Men crave respect so much, and in fact tend to value feeling respected over feeling loved.
Do you get him?
Conventional wisdom tells us that men are basically uncomplicated. We’re the complicated ones who are supposedly moody and emotional and whose feelings are easily hurt. This is certainly the conception of the male-female dynamic adopted in popular culture. How many sitcoms have you seen where a well-meaning but essentially simple husband struggles to understand and appease his laughably-turbulent wife?
No matter who the “he” is in your life, there’s a lot more going on in his head (and heart) than you probably give him credit for.
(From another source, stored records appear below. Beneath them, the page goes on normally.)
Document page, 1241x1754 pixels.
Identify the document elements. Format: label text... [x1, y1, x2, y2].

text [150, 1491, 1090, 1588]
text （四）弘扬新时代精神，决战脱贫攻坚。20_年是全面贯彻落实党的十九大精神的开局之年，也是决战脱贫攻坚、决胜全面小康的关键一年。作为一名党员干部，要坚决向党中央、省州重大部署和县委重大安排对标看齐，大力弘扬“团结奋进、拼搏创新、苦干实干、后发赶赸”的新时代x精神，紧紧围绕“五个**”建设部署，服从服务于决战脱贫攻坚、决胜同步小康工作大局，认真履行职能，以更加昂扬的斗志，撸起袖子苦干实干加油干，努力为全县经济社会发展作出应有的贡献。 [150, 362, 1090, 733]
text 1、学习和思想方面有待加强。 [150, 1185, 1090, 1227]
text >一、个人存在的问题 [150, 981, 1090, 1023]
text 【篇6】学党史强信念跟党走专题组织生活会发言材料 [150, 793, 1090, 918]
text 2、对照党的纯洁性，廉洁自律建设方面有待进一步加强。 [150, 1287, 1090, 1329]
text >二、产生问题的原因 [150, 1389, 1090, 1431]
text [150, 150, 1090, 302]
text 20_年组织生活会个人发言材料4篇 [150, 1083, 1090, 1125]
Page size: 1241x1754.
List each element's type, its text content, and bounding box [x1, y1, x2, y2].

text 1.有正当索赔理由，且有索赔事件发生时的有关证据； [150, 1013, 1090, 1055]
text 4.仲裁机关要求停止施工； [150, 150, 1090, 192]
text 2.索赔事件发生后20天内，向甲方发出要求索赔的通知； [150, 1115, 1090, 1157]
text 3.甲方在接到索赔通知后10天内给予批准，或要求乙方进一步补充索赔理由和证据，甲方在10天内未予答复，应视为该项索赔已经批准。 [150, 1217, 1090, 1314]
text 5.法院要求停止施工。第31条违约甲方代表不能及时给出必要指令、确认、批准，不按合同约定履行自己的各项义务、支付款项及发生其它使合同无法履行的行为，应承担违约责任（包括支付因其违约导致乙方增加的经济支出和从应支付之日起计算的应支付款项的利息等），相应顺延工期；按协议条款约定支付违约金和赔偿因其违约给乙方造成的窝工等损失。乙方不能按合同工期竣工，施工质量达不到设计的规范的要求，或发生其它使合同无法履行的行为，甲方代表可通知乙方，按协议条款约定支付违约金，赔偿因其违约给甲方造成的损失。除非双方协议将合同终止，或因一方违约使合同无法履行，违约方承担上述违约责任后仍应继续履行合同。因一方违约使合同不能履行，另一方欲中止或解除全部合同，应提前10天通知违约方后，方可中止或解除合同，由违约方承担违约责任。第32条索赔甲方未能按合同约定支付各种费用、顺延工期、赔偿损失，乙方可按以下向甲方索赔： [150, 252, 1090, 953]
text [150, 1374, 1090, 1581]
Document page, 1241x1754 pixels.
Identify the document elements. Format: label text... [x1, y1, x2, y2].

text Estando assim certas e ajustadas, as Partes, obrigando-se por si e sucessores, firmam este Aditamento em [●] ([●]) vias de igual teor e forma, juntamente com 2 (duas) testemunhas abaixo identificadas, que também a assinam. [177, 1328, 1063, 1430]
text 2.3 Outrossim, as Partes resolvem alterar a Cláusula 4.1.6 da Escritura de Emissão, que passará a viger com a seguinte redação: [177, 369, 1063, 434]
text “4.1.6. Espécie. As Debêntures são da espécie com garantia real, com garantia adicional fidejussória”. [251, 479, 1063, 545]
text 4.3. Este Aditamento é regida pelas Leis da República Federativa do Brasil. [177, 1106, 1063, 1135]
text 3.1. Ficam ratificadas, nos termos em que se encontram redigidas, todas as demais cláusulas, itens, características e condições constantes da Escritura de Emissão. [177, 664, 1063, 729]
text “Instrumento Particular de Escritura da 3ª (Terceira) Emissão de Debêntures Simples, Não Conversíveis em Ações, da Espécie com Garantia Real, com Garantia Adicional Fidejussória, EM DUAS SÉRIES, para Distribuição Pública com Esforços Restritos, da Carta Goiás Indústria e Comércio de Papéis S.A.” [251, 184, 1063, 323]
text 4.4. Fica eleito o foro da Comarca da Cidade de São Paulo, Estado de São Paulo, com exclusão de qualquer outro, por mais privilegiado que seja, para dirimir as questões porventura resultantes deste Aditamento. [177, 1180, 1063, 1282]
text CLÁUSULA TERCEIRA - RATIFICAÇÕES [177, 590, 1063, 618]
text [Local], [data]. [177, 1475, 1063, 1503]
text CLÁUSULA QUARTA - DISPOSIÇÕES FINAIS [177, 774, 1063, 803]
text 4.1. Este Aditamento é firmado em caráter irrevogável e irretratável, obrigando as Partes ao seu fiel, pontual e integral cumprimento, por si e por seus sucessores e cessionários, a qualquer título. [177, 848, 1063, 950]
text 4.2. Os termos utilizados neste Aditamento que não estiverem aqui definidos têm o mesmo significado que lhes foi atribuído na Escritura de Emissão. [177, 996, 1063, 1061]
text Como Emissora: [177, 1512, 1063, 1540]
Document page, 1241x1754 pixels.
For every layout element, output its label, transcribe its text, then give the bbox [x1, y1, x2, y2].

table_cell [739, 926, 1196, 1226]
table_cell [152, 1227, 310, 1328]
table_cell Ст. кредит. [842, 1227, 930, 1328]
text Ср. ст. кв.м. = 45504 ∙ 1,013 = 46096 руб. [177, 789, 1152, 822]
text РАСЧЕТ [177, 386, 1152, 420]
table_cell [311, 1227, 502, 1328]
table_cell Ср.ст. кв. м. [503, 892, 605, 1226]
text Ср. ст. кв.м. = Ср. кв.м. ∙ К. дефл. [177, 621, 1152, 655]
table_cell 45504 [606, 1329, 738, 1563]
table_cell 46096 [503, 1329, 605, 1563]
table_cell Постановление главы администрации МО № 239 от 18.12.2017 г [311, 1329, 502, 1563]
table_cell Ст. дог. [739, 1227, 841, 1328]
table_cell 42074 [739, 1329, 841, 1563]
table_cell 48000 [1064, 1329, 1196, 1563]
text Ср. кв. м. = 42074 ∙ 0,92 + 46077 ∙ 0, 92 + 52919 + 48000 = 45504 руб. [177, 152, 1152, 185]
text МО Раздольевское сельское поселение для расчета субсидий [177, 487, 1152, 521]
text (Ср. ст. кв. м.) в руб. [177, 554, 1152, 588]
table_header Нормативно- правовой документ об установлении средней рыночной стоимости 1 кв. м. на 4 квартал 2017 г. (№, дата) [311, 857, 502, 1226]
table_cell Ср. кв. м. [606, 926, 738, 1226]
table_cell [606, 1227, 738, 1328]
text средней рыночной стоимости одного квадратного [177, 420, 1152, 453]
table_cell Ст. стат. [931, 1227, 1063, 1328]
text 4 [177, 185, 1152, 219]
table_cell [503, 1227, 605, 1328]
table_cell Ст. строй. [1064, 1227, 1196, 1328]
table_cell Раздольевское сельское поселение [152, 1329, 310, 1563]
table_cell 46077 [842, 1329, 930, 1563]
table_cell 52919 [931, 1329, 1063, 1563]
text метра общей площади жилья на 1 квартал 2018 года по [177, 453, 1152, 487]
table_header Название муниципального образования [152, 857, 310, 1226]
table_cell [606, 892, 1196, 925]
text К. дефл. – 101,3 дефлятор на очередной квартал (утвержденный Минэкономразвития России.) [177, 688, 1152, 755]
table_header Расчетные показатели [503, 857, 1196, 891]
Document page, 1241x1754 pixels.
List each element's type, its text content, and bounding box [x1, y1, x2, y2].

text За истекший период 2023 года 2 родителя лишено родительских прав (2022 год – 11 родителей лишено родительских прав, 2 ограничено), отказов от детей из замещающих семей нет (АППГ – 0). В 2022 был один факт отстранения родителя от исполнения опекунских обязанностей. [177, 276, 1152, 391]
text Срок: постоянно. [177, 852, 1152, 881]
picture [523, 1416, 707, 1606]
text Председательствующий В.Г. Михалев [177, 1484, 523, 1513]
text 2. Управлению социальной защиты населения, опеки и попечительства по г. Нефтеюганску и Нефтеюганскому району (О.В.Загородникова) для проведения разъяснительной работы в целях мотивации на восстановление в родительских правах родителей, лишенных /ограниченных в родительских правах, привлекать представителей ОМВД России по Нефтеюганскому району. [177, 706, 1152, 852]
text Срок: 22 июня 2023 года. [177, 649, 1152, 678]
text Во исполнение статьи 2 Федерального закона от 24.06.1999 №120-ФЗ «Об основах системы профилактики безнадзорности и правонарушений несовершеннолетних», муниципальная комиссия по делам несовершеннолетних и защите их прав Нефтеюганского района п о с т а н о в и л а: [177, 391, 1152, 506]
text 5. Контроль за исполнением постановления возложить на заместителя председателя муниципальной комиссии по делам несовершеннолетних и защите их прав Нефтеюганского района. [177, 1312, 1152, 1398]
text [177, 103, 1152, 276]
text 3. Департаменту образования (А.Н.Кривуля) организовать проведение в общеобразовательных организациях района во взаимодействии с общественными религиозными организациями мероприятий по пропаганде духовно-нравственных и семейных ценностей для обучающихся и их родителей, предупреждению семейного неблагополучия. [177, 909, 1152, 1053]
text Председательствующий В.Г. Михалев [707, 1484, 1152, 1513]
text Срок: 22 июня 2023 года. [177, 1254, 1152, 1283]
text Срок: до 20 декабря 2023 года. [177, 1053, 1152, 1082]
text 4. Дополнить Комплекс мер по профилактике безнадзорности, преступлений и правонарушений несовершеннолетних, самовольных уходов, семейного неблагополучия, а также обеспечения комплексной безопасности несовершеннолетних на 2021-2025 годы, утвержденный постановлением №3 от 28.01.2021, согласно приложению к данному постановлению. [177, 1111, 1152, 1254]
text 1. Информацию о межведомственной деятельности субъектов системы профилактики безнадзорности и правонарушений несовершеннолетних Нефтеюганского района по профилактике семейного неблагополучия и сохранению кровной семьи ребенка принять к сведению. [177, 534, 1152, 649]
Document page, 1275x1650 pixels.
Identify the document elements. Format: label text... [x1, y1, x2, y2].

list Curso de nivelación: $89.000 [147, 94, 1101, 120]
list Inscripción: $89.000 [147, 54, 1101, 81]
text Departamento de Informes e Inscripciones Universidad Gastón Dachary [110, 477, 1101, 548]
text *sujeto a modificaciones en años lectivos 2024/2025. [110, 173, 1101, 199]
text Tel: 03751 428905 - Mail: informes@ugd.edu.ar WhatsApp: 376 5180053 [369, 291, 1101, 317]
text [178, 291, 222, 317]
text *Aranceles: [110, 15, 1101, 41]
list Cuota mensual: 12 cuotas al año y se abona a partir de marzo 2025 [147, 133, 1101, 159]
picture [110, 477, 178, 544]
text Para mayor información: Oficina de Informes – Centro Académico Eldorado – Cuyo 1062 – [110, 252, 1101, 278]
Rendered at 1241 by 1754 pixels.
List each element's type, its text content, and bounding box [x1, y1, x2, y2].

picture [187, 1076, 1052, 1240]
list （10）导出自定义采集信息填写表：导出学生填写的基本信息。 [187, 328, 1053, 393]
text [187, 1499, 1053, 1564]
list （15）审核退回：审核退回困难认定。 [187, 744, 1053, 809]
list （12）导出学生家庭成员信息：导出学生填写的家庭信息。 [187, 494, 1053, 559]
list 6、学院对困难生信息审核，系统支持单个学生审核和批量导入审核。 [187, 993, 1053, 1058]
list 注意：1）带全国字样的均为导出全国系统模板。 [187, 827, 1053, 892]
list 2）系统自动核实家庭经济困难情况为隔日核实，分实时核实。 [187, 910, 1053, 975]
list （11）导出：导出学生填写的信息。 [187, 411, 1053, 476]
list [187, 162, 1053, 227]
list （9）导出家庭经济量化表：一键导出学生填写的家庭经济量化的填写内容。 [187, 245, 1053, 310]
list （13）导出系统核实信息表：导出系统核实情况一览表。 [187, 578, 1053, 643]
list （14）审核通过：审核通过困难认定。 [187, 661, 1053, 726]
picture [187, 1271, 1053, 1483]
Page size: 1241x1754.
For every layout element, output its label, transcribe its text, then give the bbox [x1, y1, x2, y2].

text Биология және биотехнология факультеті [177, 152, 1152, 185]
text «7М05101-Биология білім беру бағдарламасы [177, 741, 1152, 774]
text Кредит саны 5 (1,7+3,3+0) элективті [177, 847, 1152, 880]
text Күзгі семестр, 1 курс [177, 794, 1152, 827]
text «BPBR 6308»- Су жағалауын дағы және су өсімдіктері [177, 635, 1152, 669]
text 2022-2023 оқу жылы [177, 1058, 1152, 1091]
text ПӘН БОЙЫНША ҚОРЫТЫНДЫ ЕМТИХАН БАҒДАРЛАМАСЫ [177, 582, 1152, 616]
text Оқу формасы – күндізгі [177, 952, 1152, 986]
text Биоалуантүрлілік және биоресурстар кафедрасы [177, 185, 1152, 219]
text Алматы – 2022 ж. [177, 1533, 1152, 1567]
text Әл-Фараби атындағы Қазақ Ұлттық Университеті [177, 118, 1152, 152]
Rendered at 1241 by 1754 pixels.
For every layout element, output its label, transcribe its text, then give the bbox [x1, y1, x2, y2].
Once while in Atlanta, I got to meet with Shaunti Feldhahn (actually, I ruthlessly bummed a ride to the airport from the incredibly kind Shaunti, but that’s another story!). Shaunti researches and writes about the ways that men and women relate, both personally and in the work place. In her book, For Women Only, Shaunti reveals the results of an extensive study into the inner workings of men’s minds when it comes to their interpersonal relationships. It is eye-opening and definitely worth a read.
One of the things I found especially surprising in Shaunti’s findings was just how insecure men can really be. We tend to take typical male bravado as a sign of a big ego, but in reality, he might be feigning confidence in order to hide painful feelings of inadequacy. That’s part of why, according to Shaunti’s findings, men crave respect so much (and in fact tend to value feeling respected over feeling loved). It’s also why men react so negatively when they feel—rightly or wrongly—criticized.
Consider the following scenario (loosely based on a real conversation my friend Richelle had with her husband):
Husband/boyfriend/friend/Dad/brother: “Hey, will you hand me that tape measure?”
Woman: “Sure. Wait, what are you DOING?”
Man: “I’m hanging these pictures.”
Woman (perplexed): “But there are pencil marks all over the wall.”
Man (getting tense): “YOU asked me to hang them, I’m hanging them!”
Woman: “Yeah, but why are you writing all over the wall? And what are you doing with all that string?”
Man (now mad): “Do you want them hung up or not?”
Woman: “Yes! I do, I just don’t get what you’re doing.”
Man: “You want to do it yourself?”
… You can see where this conversation is headed. The woman here is genuinely confused as to why her formerly clean wall is full of pencil marks. She’s not trying to interfere, she just wants to understand what is going on. The man is 4 steps in to his 10-step plan for hanging perfectly-straight, perfectly spaced pictures. He’s trying to do a good thing, and suddenly he feels attacked.
Shaunti says it’s because the woman’s questioning—and in fact her whole approach—signals to the man that she doesn’t trust him and doesn’t think he’s up to the job. Confused? A lot of us are! And really there’s too much for me to cover in one blog post.
For more in-depth reading on this topic, I highly encourage you to read Shaunti’s book. Additionally, Dr. Emerson Eggerichs also has a great related book, and his daughter, Joy, has been featured here on the 4word blog before. AND, if you’ll excuse a bit of shameless self-promotion, I also address some of these issues in my own book, Work, Love, Pray.
In the meantime, if you find yourself in a situation with a man in your life whose reaction to something you’ve said or done seems to be out of proportion, ask yourself if you might have unwittingly signaled disrespect. This doesn’t mean that you can’t ever question or offer advice, but understanding men better and making some small changes in your approach can make a world of difference!